Diagram of the eye and nearsightedness

If you’re nearsighted, it typically gets worse as you get older and your eyeball stretches. This stretching pulls the retina taut, making it more susceptible to tears or holes, which let the vitreous (the clear goo in your eyeball) seep underneath, causing your retina to peel away like wallpaper in a sauna.


To complicate matters, the vitreous also shrinks as you get older, and it pulls on the retina as it does so.

Floaters are a sign of possible retinal detachment, so I was a little concerned.

A Visit to the Hospital

My original plan was to go to St. Joseph’s Health Centre, which is nearby and where they know me – my Mom’s the chief of cardiology there, and my brother-in-law also a cardiologist there. I figured it was best to go to a place where I had a little clout.

My brother-in-law suggested that I go to Toronto Western Hospital instead, since they are a big opthalmology hospital and would probably have an opthalmologist on call. The Ginger Ninja and I headed there, and sat in emergency, waiting to go through the Harry Potter Sorting Hat of triage.

Luckily for me, my mother and sister (she’s a doctor too) decided to come to the hospital. My sister prevailed on the emergency doctor (a PGY1 or “Piggy 1”, barely a couple of weeks into her first year of residence), who was going to send me home and have me come back in the morning. Our family has a history of retinal detachments progressing quite quickly, so the sooner my eye got looked at, the better.

While we waiting in the emergency examining room, I could hear a couple of family arguments in the adjoining areas. Emergency rooms often bring out the Jerry Springer guests in people.

In the end, the opthalmological resident, Dr. Mandell, gave me a full exam – including poking at my eye with a metal stick – and found a couple of small holes in my retina.

Frickin’ Laser Beams on My Frickin’ Head

“They’re tiny holes, but we can use a laser to seal them so that your vitreous doesn’t leak under them, which will eventually cause a detachment. The vitreous is tugging at your retina a little; I can tell from the tenting.”

I resisted the urge to go all Beavis and Butt-Head and say “Huh-huh-huh, you said ‘tenting’.”

It was after the clinic’s hours, so we had to wait for a security guy to open the locked room where the laser lenses were stored. While Dr. Mandell was going about trying to get his hands on the lenses, Wendy took this photo of me on her phone:

Laser eye thingy

The laser was computer-controlled, and guess what it ran:


Win2K? I’ve got some Windows 7 discs,” I joked with Wendy. “Maybe I can upgrade him before he comes back.”

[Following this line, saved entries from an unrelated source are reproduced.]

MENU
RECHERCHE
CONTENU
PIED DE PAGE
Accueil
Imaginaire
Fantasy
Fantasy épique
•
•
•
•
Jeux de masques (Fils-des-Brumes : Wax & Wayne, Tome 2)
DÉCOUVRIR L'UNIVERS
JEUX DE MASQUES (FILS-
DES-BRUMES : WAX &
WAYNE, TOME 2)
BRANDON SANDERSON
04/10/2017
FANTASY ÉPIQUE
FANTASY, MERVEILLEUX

The procedure involved my holding my head very still in the headrest. Dr. Mandell held a lens covered with goop to my eyeball, through which he focused a laser to do the retinal spot-welding.

“Keep your head still,” he said. “You don’t want the laser to hit the wrong thing.”

“No, I don’t,” I said in agreement.

All I saw was about ten seconds of a bright flashing green light. Then another ten seconds. Then another ten seconds, after which he said “All done.”

The Floater Remains

There’s only one thing the laser couldn’t fix:


I was told that it would eventually dissolve…”in weeks, perhaps months.”

It’s only slightly annoying when I’m looking at things that are an arm’s length away or farther. When I focus on objects at those distances, the floater becomes a blurred-out grey region and isn’t too hard to deal with. Reading, using the computer and driving aren’t really affected by it.

However, when I focus on objects close by, the floater comes sharply into focus and it seems as though I’m viewing the world through the aforementioned jar of baby oil with a dead ant floating in it. I noticed this when looking through my camera’s viewfinder. Any career aspirations to become a sniper, astronomer, diamond merchant or anything that requires me to look through a viewing lens will have to be put on hold.

Name the Floater!

Since I’m going to be stuck with this thing for a while, I might as well have some fun with it. I should give it a name. And that’s where you come in. I’m taking suggestions for names in the comments, and whoever comes up with the best name will get at $25 ThinkGeek or Amazon gift certificate from Yours Truly.

And no, “Floaty” is not a good name. Get creative!